On 25 September 2012 at 13:09 | updated 26 September 2012 at 09:33

Aggressive Inline Skating and X-Games

Aggressive Inline Skating and X-Games

As many of you that follow the X-Games on ESPN know, Aggressive Inline Skating was dropped from the US competitions starting in 2005. Their reasoning behind this was that the sport wasn't "growing at the rate of our other sports." Now it is 2012, and after the sport has started to show signs of significant growth, one has to wonder if it isn't time for ESPN to consider reinstating AIS to the X-Games.
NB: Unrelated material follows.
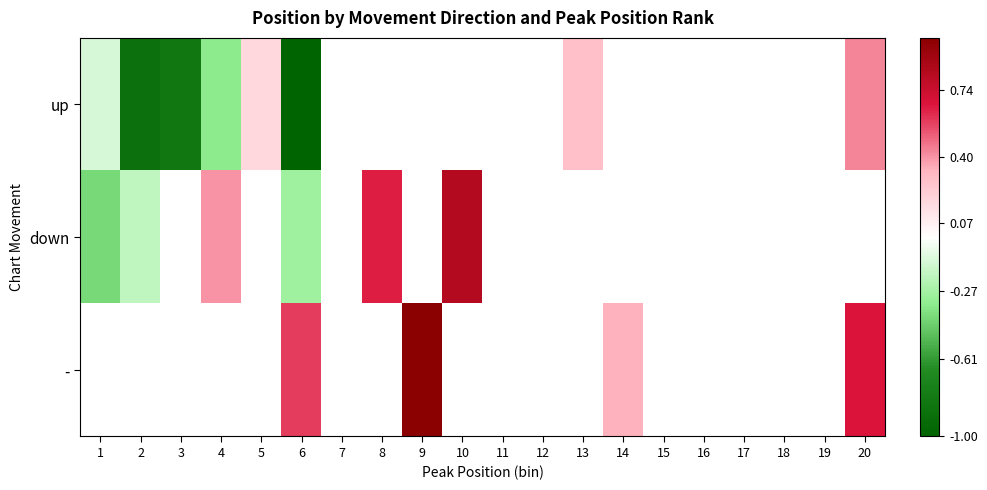

What is the sum of the up values at 6 and 5?

-0.8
In looking at how the sport has grown, let's consider the World Rollin Series.  The circuit started in 2009 with just a mere 10 events in major countries around the world.  In just a mere three years, there are now over 100 events for both amateurs and pros around the world.  This includes the United States.

Another interesting point to consider is how ESPN broadcasting poker games continues on the network despite the game showing signs of shrinkage.  Also, the ratings have been sliding for years now and the game is in the middle of economic shrinkage.  In the past, such signs would point to a sport being removed or great reduced in coverage.

Yes, it is true that poker and Aggressive Inline Skating are two totally different things.  However, with the growth of the WRS alone, officials at ESPN should consider investigating whether or not AIS is worth reviving. 

The Asia X-Games and other international competitions regularly host AIS competitions.  Check out Takeshi Yasutoko's winning run at the 2006 LG Action Sports World Championships. 

Might we add that this competition was held in the United States, which is another example of how the sport has grown in recent years.  The great thing about AIS is that it isn't a sport with a casual following such as soccer.  Fans of the sport will follow it and the ratings were relatively strong in the past. 

Another potential home for AIS X-Game coverage would be ESPN-2.  There are plenty of people that would tune in to watch AIS over other sports.  Professional poker proved very profitable for ESPN 2 in regards for ratings, and AIS could also prove strong if given a chance.

If we happen to be mistaken and the ratings support the findings of ESPN officials in 2005, then it could be chalked up as a bold experiment and maybe one that could be tried again in the future. However, if we are right and fans of AIS support the sport on TV like they have with the WRS, ESPN may find themselves very happy with a decision to resurrect Aggressive Inline Skating to the X-Games.